Stachys tysonii
- Conservation status: Least Concern (SANBI Red List)

Scientific classification
- Kingdom: Plantae
- Clade: Tracheophytes
- Clade: Angiosperms
- Clade: Eudicots
- Clade: Asterids
- Order: Lamiales
- Family: Lamiaceae
- Genus: Stachys
- Species: S. tysonii
- Binomial name: Stachys tysonii Skan
- Synonyms: Stachys obtusifolia MacOwan var. angustifolia Skan;

= Stachys tysonii =

- Authority: Skan
- Conservation status: LC
- Synonyms: Stachys obtusifolia MacOwan var. angustifolia Skan

Species of shrub

Stachys tysonii is a species of hedgenettle found in South Africa and Lesotho.

== Description ==
It is a perennial herb 15–30 cm tall, with few to several erect stems that often arise from a spreading base. The stems are sparsely branched and covered with both long, fine hairs and short gland-tipped hairs.

The leaves are borne on short stalks and are ovate to lanceolate, 15–35 mm long. They usually have a deeply heart-shaped base, a rounded tip, and evenly scalloped to finely toothed margins. The upper surface is softly to stiffly hairy, while the downy underside typically shows numerous small gland dots.

The flowers are arranged in a spike that is loose near the base and denser towards the tip, with 4–6 flowers per whorl. The flowers are whitish to mauve. The calyx is glandular and hairy, and the two-lipped corolla has an upright upper lip and a downward-curving lower lip marked with darker flecks.

S. tysonii flowers from January to April.

===Identification===
It is closely related to S. obtusifolia, and the limits between the two are not yet entirely clear. However, S. tysonii can be distinguished by its longer petioles and more oblong
cordate-based leaves, which are softly downy and freely gland-dotted underneath.

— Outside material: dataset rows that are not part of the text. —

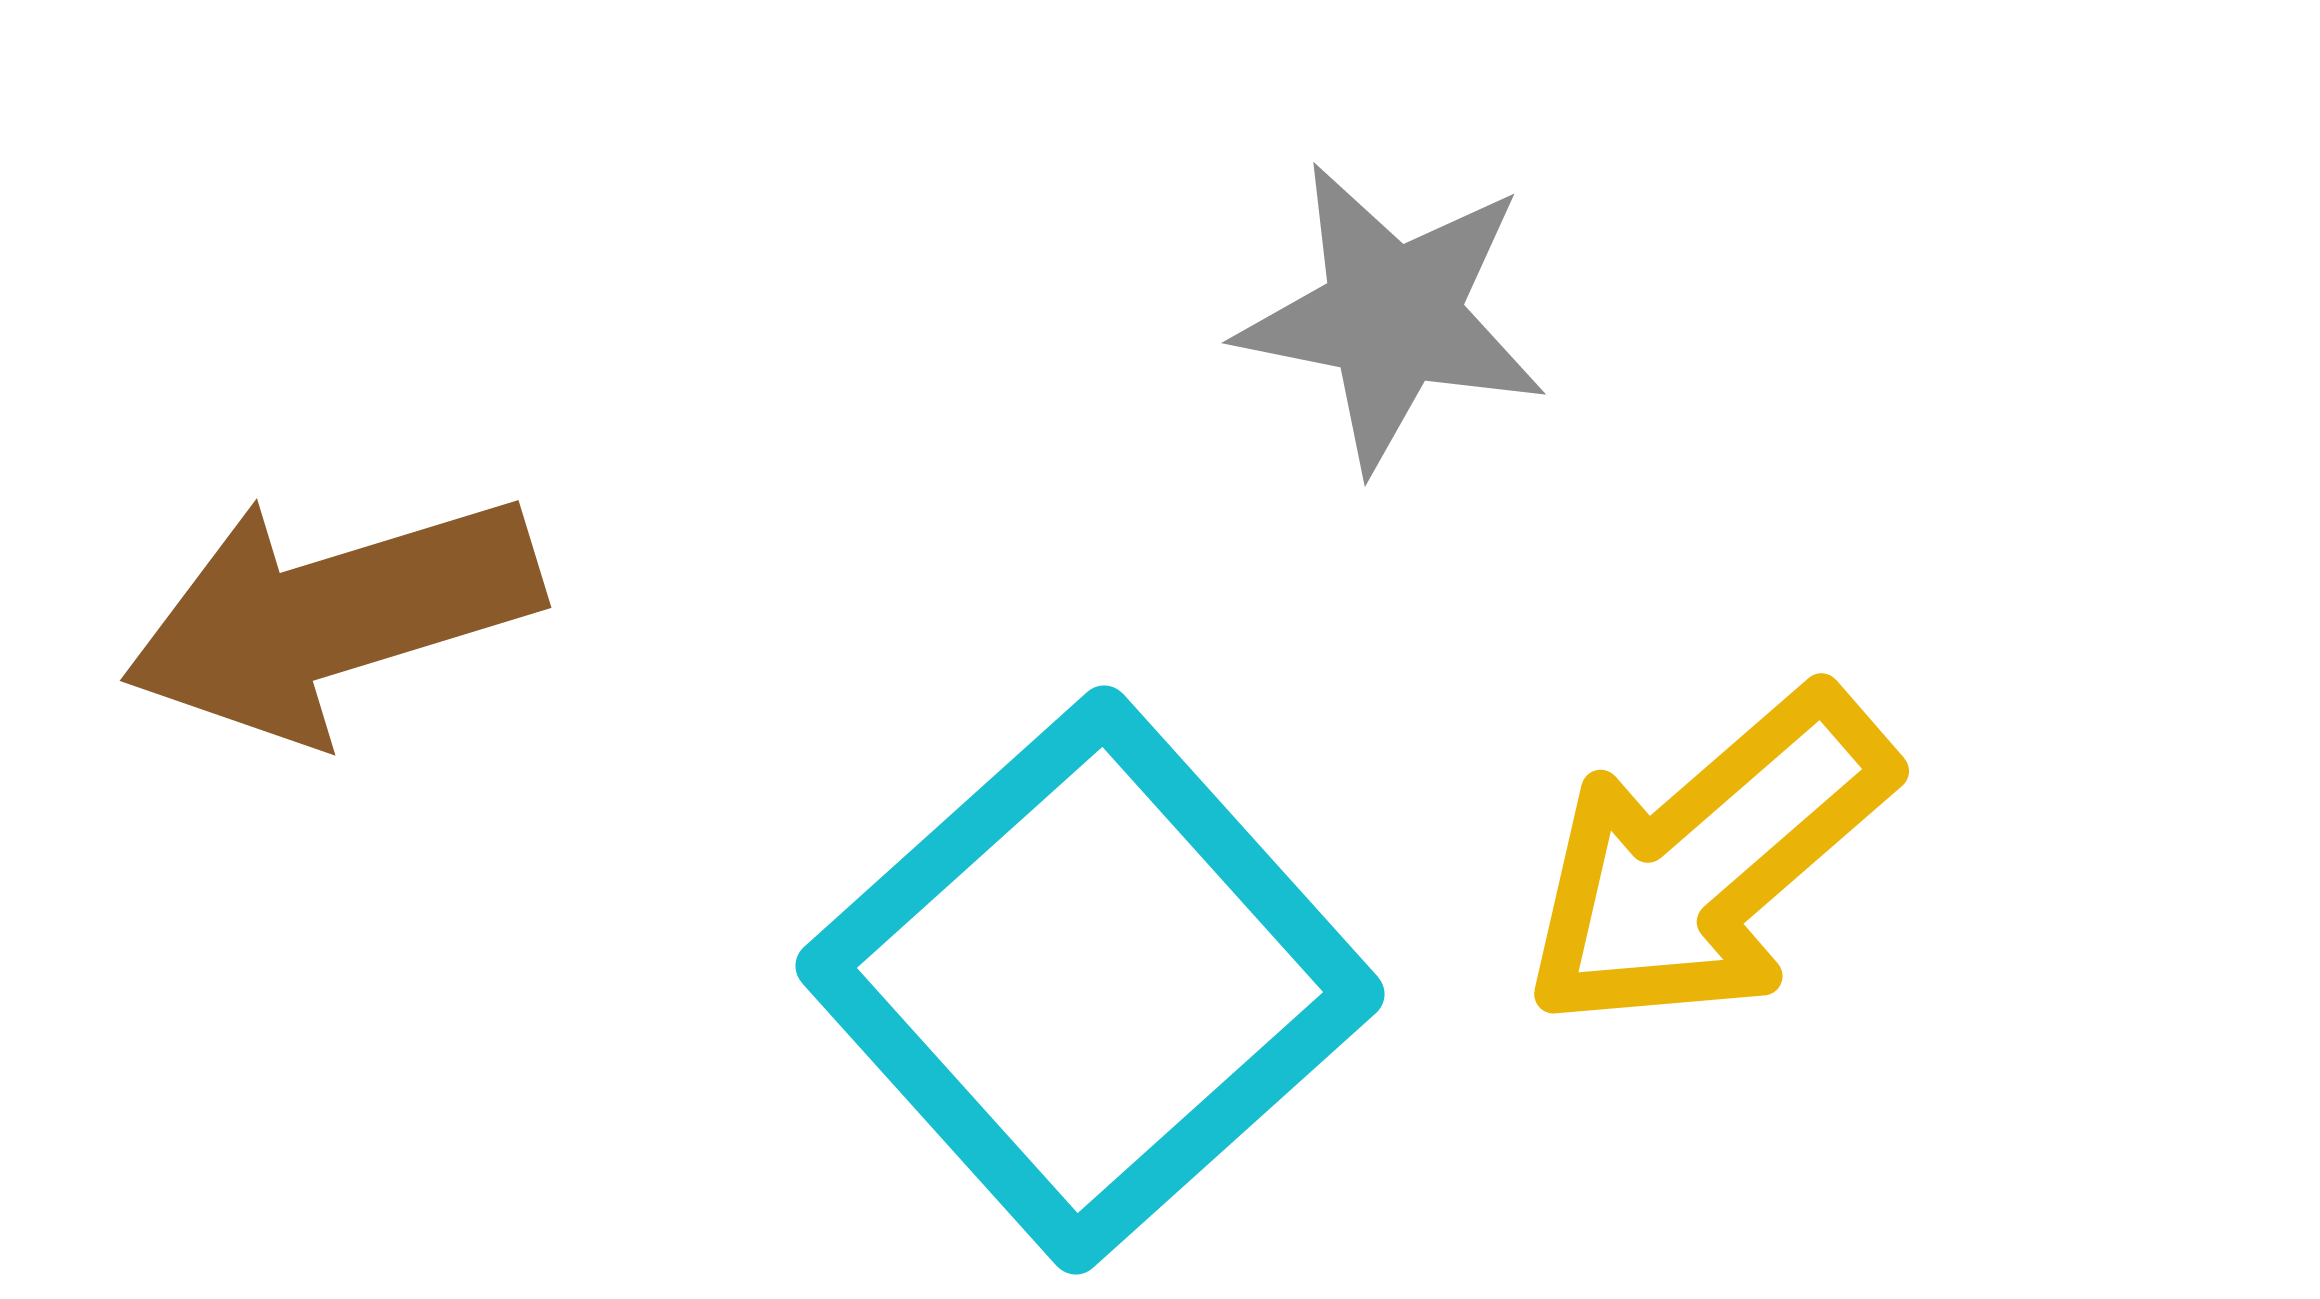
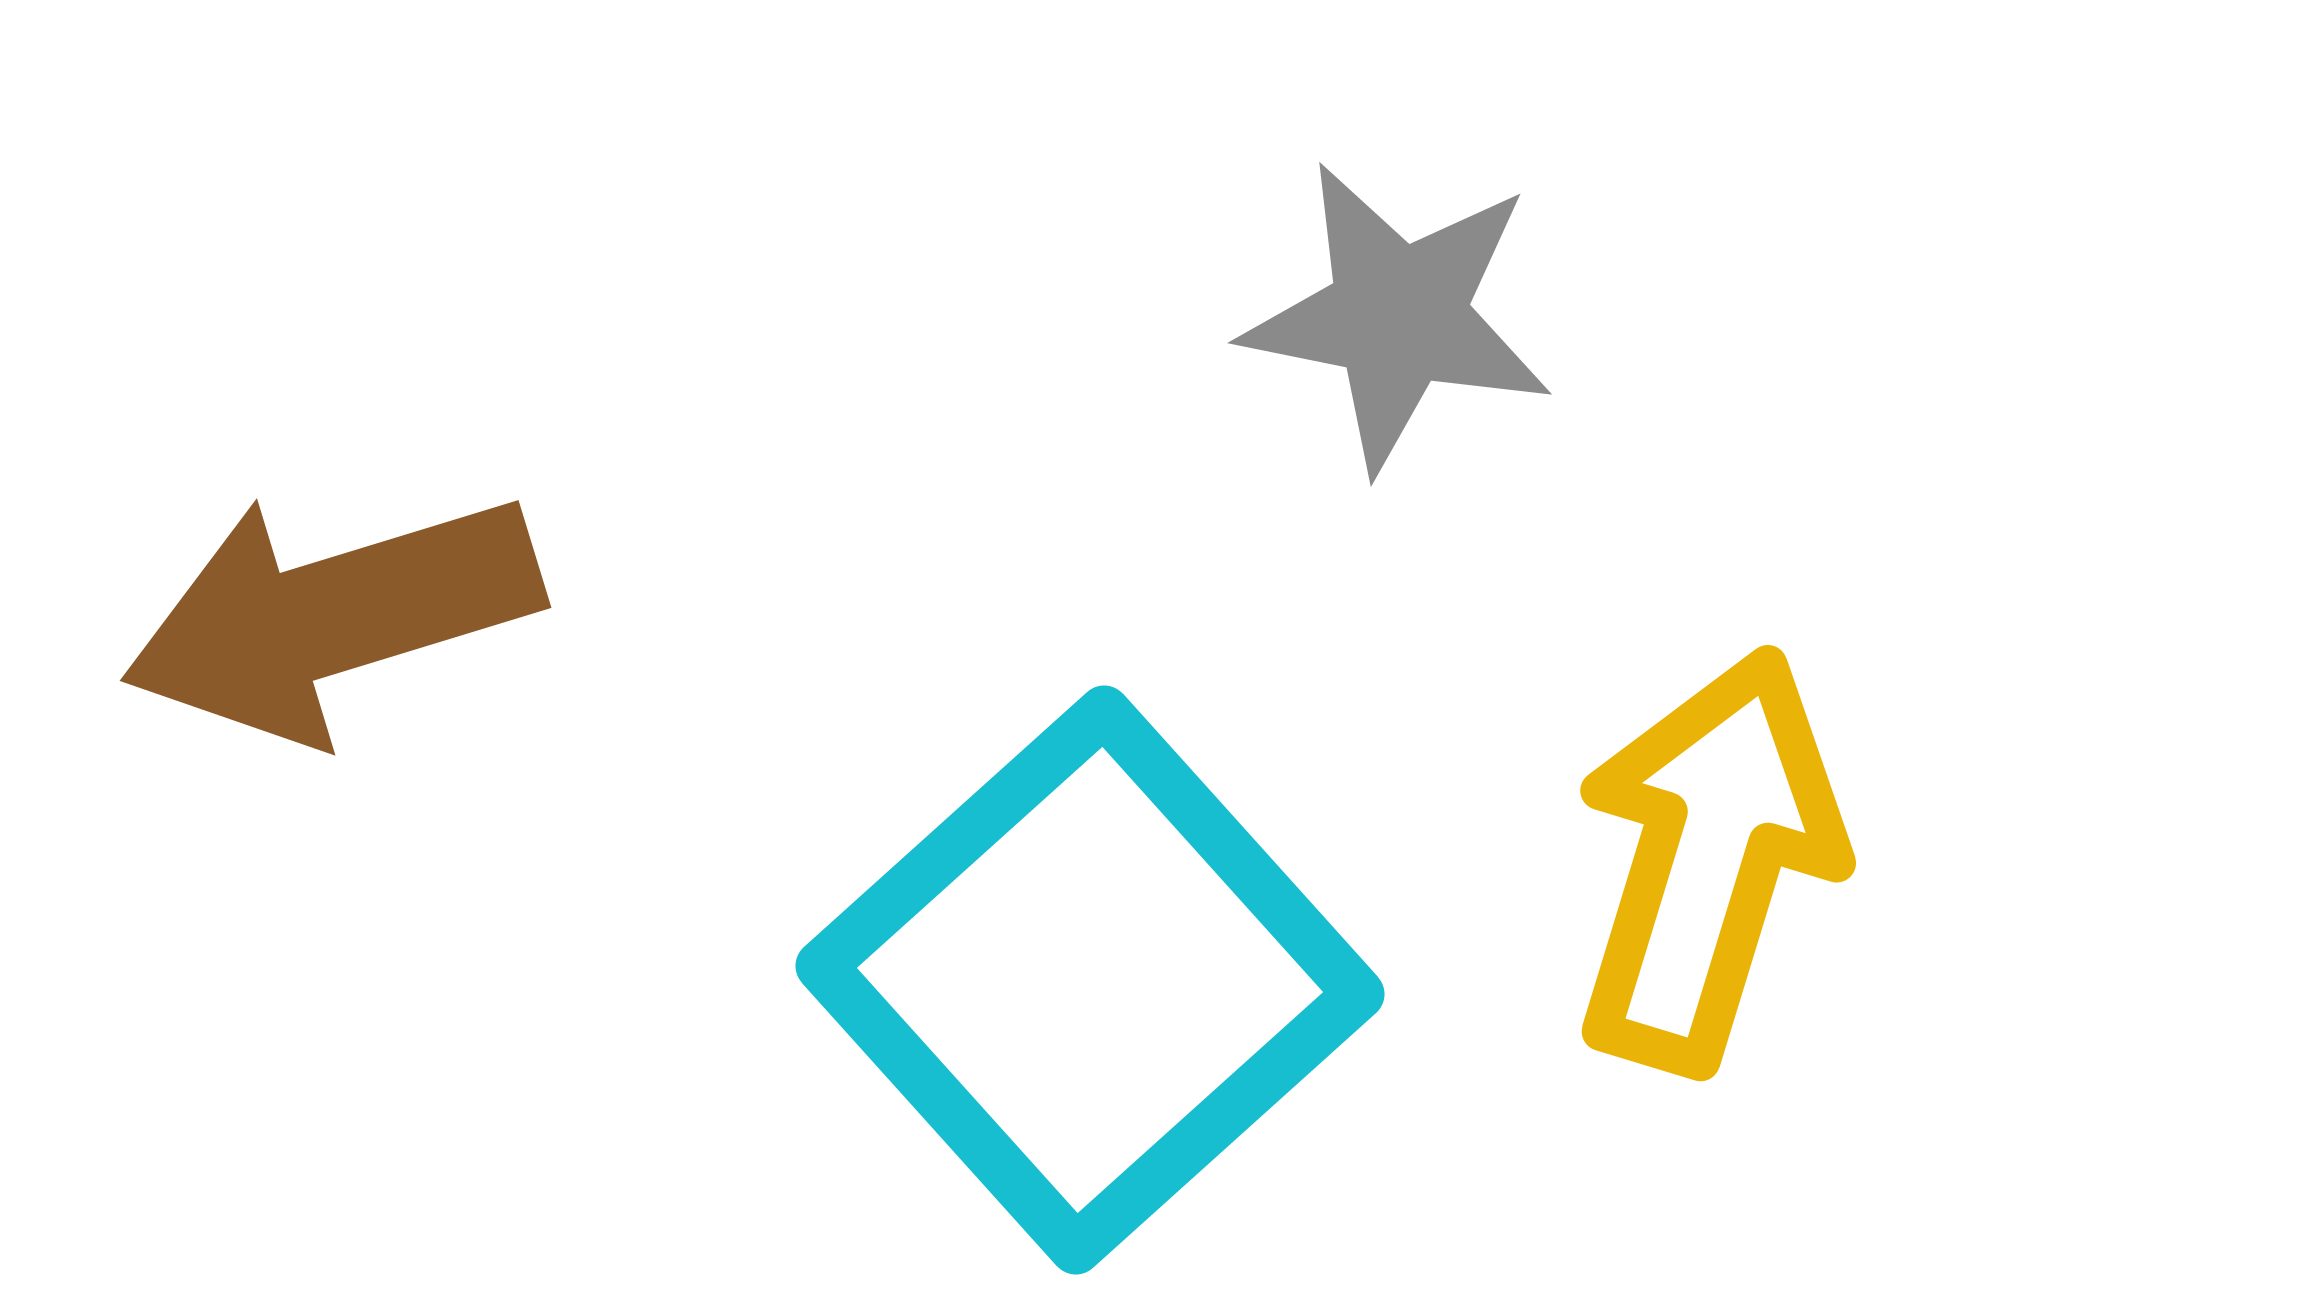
gray star: moved 6 px right
yellow arrow: rotated 148 degrees clockwise
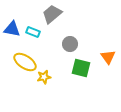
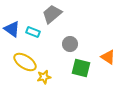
blue triangle: rotated 24 degrees clockwise
orange triangle: rotated 21 degrees counterclockwise
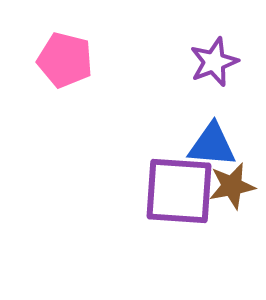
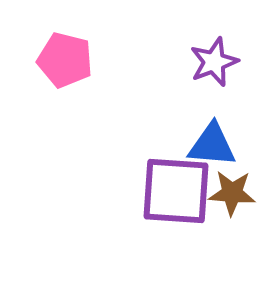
brown star: moved 7 px down; rotated 15 degrees clockwise
purple square: moved 3 px left
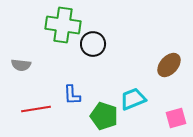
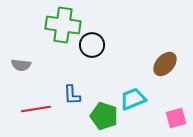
black circle: moved 1 px left, 1 px down
brown ellipse: moved 4 px left, 1 px up
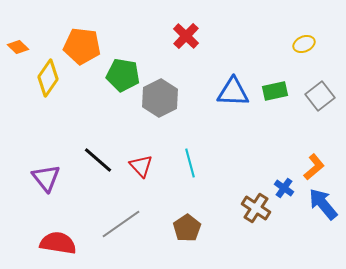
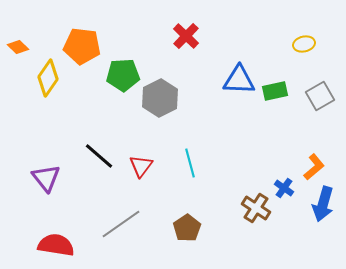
yellow ellipse: rotated 10 degrees clockwise
green pentagon: rotated 12 degrees counterclockwise
blue triangle: moved 6 px right, 12 px up
gray square: rotated 8 degrees clockwise
black line: moved 1 px right, 4 px up
red triangle: rotated 20 degrees clockwise
blue arrow: rotated 124 degrees counterclockwise
red semicircle: moved 2 px left, 2 px down
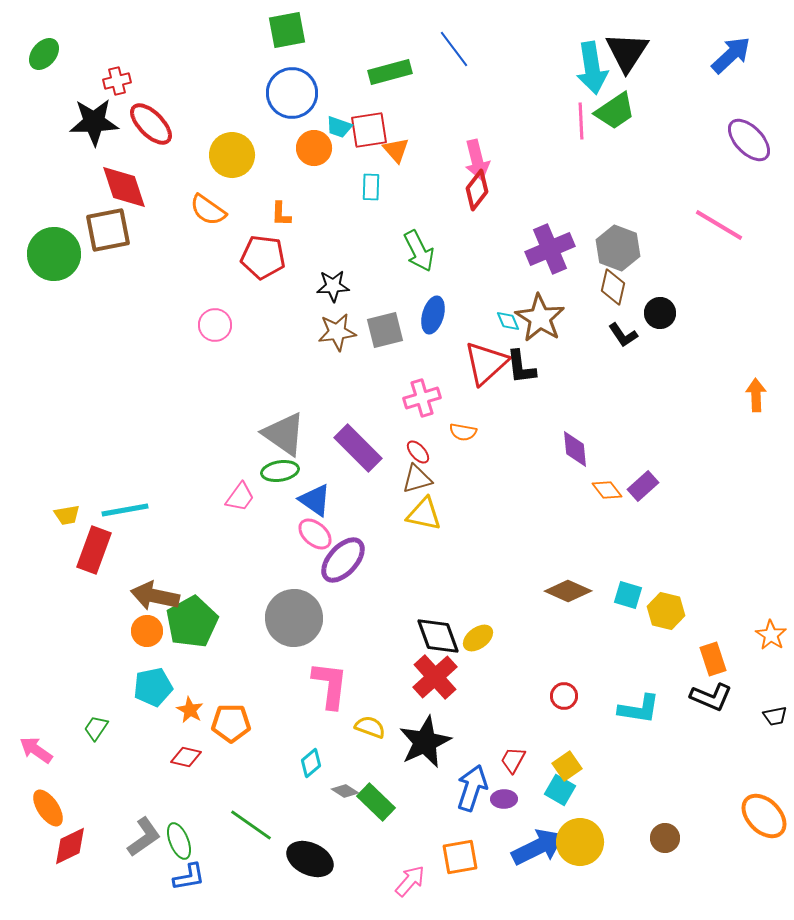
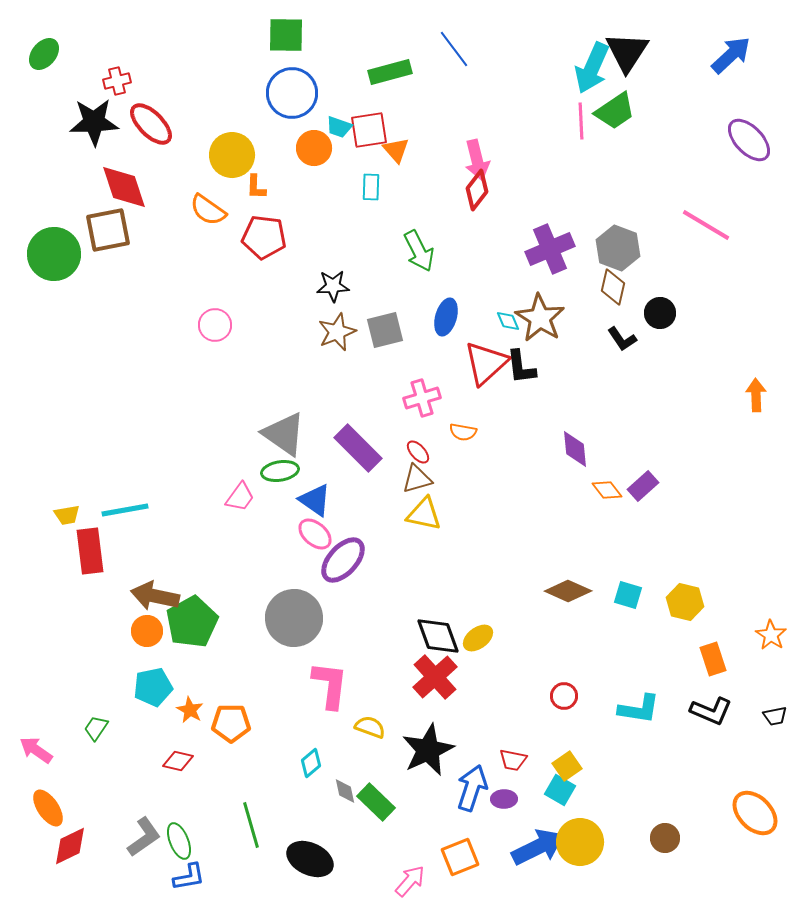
green square at (287, 30): moved 1 px left, 5 px down; rotated 12 degrees clockwise
cyan arrow at (592, 68): rotated 33 degrees clockwise
orange L-shape at (281, 214): moved 25 px left, 27 px up
pink line at (719, 225): moved 13 px left
red pentagon at (263, 257): moved 1 px right, 20 px up
blue ellipse at (433, 315): moved 13 px right, 2 px down
brown star at (337, 332): rotated 15 degrees counterclockwise
black L-shape at (623, 335): moved 1 px left, 4 px down
red rectangle at (94, 550): moved 4 px left, 1 px down; rotated 27 degrees counterclockwise
yellow hexagon at (666, 611): moved 19 px right, 9 px up
black L-shape at (711, 697): moved 14 px down
black star at (425, 742): moved 3 px right, 8 px down
red diamond at (186, 757): moved 8 px left, 4 px down
red trapezoid at (513, 760): rotated 108 degrees counterclockwise
gray diamond at (345, 791): rotated 44 degrees clockwise
orange ellipse at (764, 816): moved 9 px left, 3 px up
green line at (251, 825): rotated 39 degrees clockwise
orange square at (460, 857): rotated 12 degrees counterclockwise
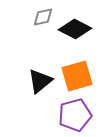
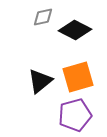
black diamond: moved 1 px down
orange square: moved 1 px right, 1 px down
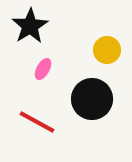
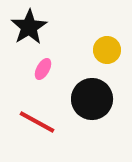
black star: moved 1 px left, 1 px down
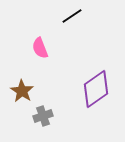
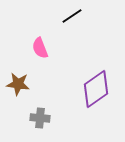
brown star: moved 4 px left, 7 px up; rotated 25 degrees counterclockwise
gray cross: moved 3 px left, 2 px down; rotated 24 degrees clockwise
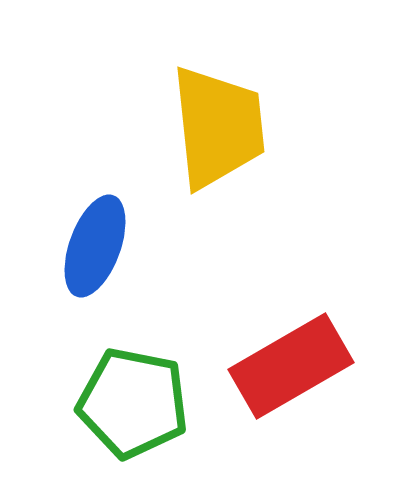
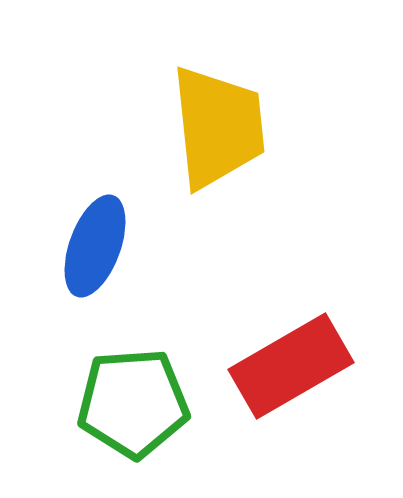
green pentagon: rotated 15 degrees counterclockwise
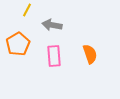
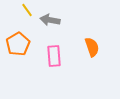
yellow line: rotated 64 degrees counterclockwise
gray arrow: moved 2 px left, 5 px up
orange semicircle: moved 2 px right, 7 px up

==Distribution and habitat==
S. tysonii can be found in the Free State, Lesotho, KwaZulu-Natal, and the Eastern Cape, where it grows in montane grassland at 1000–2800 m in altitude.

==Etymology==
The species is named for William Tyson (1851–1920), a teacher and highly active plant collector who came to South Africa from Jamaica in 1874. He collected the type specimen of the plant near Clydesdale in KwaZulu-Natal in the 1880s. Other taxa named in his honour are Dierama tysonii, Euryops tysonii, Jamesbrittenia tysonii, Scabiosa tysonii, and the genus Tysonia, since renamed Afrotysonia.